[Date Prev][Date Next][Thread Prev][Thread Next][Date Index][Thread Index]
bug#53463: ci.guix.gnu.org not building the 'guix' job
From: |
Ludovic Courtès |
Subject: |
bug#53463: ci.guix.gnu.org not building the 'guix' job |
Date: |
Tue, 08 Feb 2022 11:22:11 +0100 |
User-agent: |
Gnus/5.13 (Gnus v5.13) Emacs/27.2 (gnu/linux) |
Hi,
Mathieu Othacehe <othacehe@gnu.org> skribis:
>> Oh! That indicates that it’s failing to offload to one of the
>> ‘localhost’ build machines specified in /etc/guix/machines.scm.
>> Normally there’s an SSH tunnel set up for those, but I guess it broke.
>>
>> Perhaps we can update /etc/guix/machines.scm to refer to armhf-linux
>> machines by their WireGuard IP?
>
> Seems like the right thing to do. This bit is also an unstaged change in
> the berlin maintenance repository, we should commit it. Tobias, could
> you have a look :) ?
>
> +(define powerpc64le
> + (list
> + ;; A VM donated/hosted by OSUOSL & administered by nckx.
> + ;; XXX: SSH tunnel via overdrive1:
> + ;; ssh -L 2224:p9.tobias.gr:22 hydra@10.0.0.3
> + #;(build-machine
> + ;;(name "p9.tobias.gr")
> + (name "localhost")
> + (port 2224)
> + (user "hydra")
> + (systems '("powerpc64le-linux"))
> + (host-key "ssh-ed25519
> AAAAC3NzaC1lZDI1NTE5AAAAIJEbRxJ6WqnNLYEMNDUKFcdMtyZ9V/6oEfBFSHY8xE6A nckx"))))
IIRC this machine is now running WireGuard, Tobias? If so, could you
change this to refer to its WireGuard IP and commit it?
> I also found that other machines were unreachable and commented them:
>
> ;; CPU: 16 ARM Cortex-A72 cores
> ;; RAM: 32 GB
> - (list (build-machine
> + (list #;(build-machine
> ;;kreuzberg
> (name "10.0.0.9")
> (user "hydra")
Ricardo, could you check what’s wrong with kreuzberg?
> @@ -243,13 +256,13 @@
> ;; BeagleBoard X15 kindly hosted by Simon Josefsson.

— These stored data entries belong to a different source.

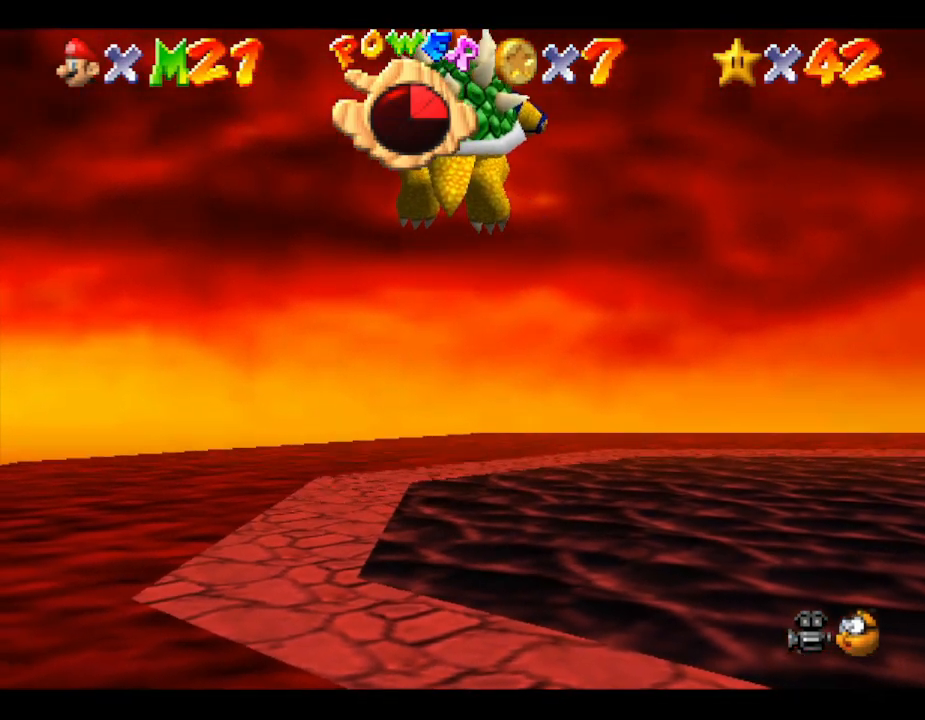
{"buttons": [], "left_stick": "up", "events": [[133, "left_stick", "center"], [250, "left_stick", "up"]]}
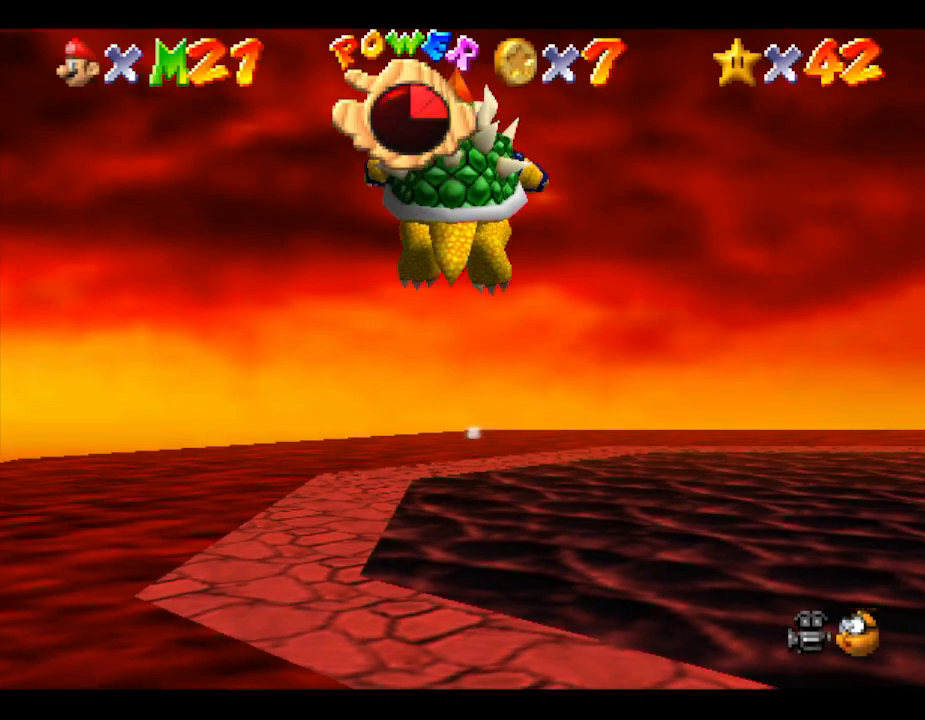
{"buttons": [], "left_stick": "center", "events": [[333, "left_stick", "center"]]}
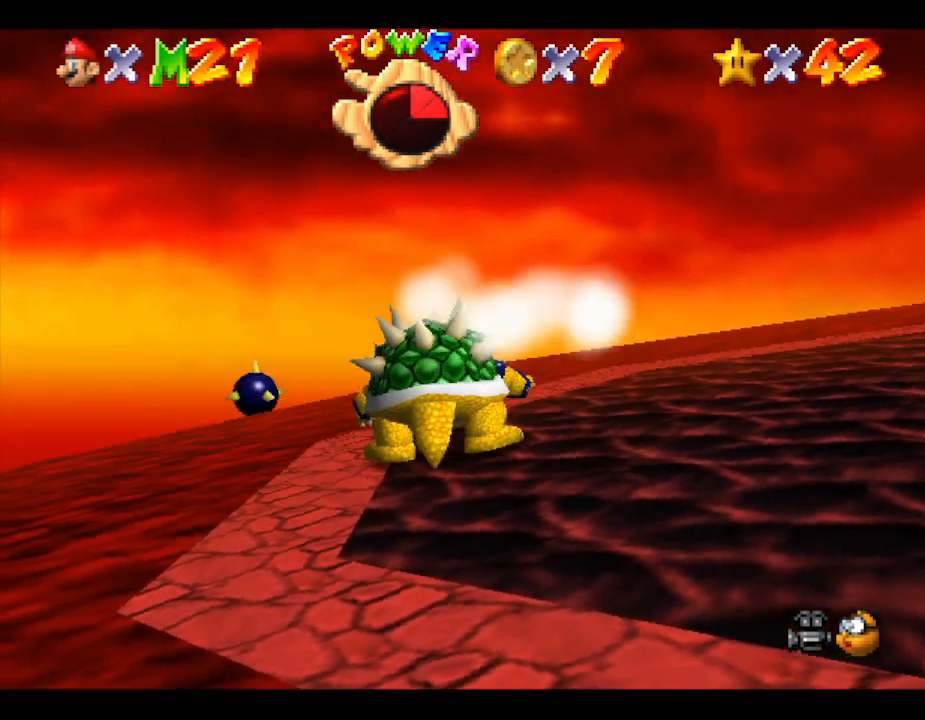
{"buttons": [], "left_stick": "down-right", "events": [[17, "left_stick", "down"], [400, "left_stick", "down-right"]]}
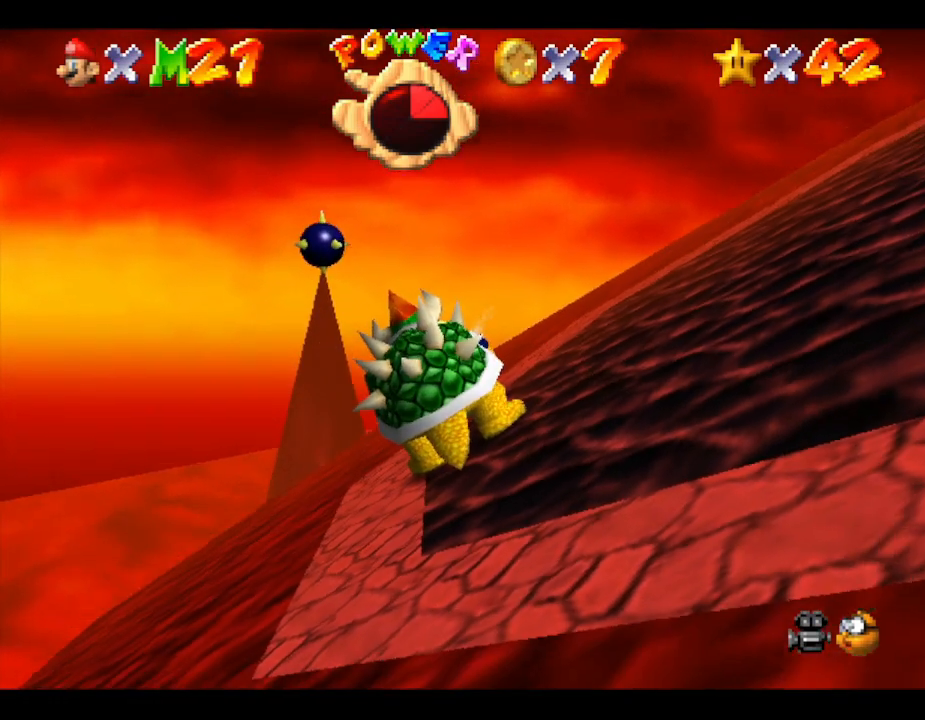
{"buttons": [], "left_stick": "down-right", "events": []}
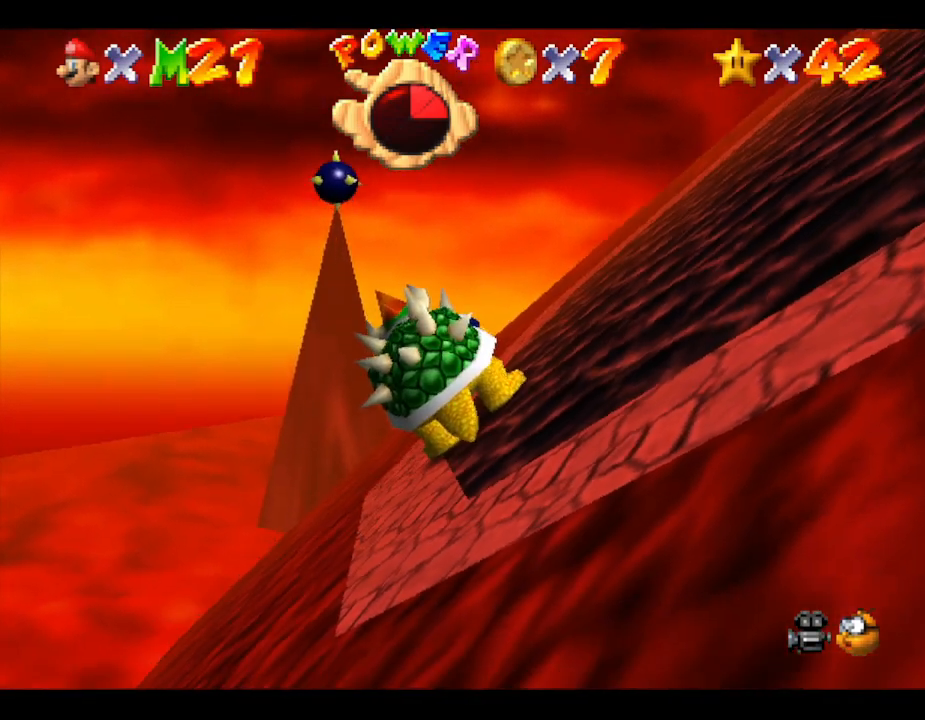
{"buttons": [], "left_stick": "down-right", "events": []}
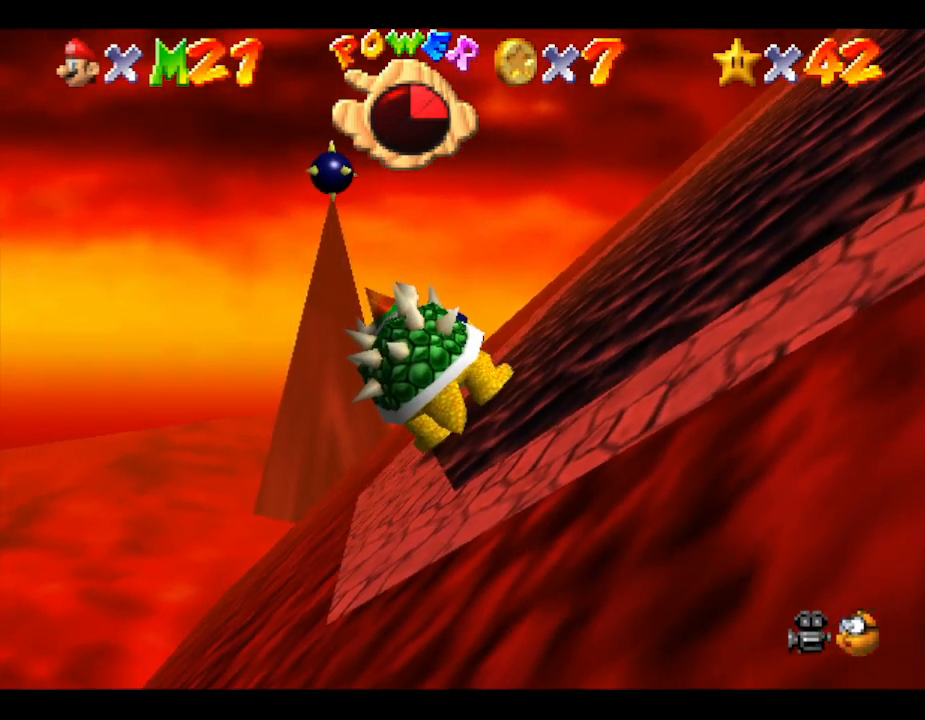
{"buttons": [], "left_stick": "down-right", "events": []}
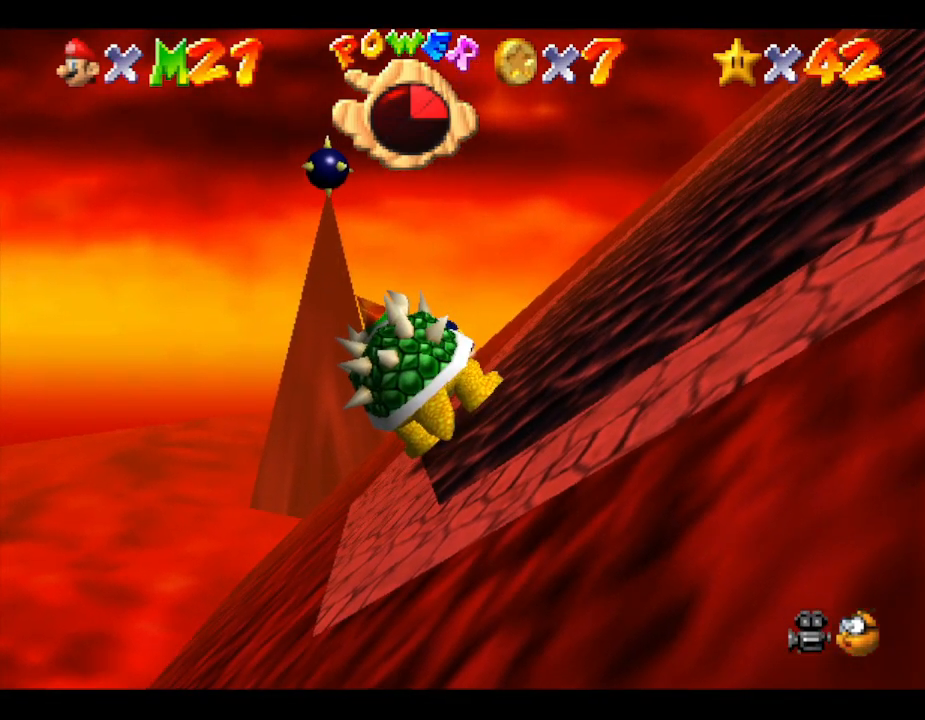
{"buttons": [], "left_stick": "down-right", "events": []}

> ;; CPU: Cortex A15 (2 cores)
> ;; RAM: 2 GB
> - (build-machine
> + #;(build-machine
> (name "10.0.0.5") ;guix-x15
> (user "hydra")
> (systems '("armhf-linux"))
> (host-key "ssh-ed25519
> AAAAC3NzaC1lZDI1NTE5AAAAIOfXjwCAFWeGiUoOVXEgtIeXxbtymjOTg7ph1ObMAcJ0
> root@beaglebone"))
>
> - (build-machine
> + #;(build-machine
> (name "10.0.0.6") ;guix-x15b
> (user "hydra")
> (systems '("armhf-linux"))
Oops.
Note that it’s not necessary to comment them all out. As long as at
least one machine is available for a given system type, we’re fine:
‘guix offload’ will pick it up.
> Nevertheless we are hitting an offload issue here, maybe an occurrence
> of #24496. The offload mechanism should timeout when a machine is
> unreachable instead of retrying over and over, causing all evaluation
> processes to hang.
Yes, though the problem here is that some architectures were left with
zero machines IIRC, so it would have failed one way or another.
Thanks!
Ludo’.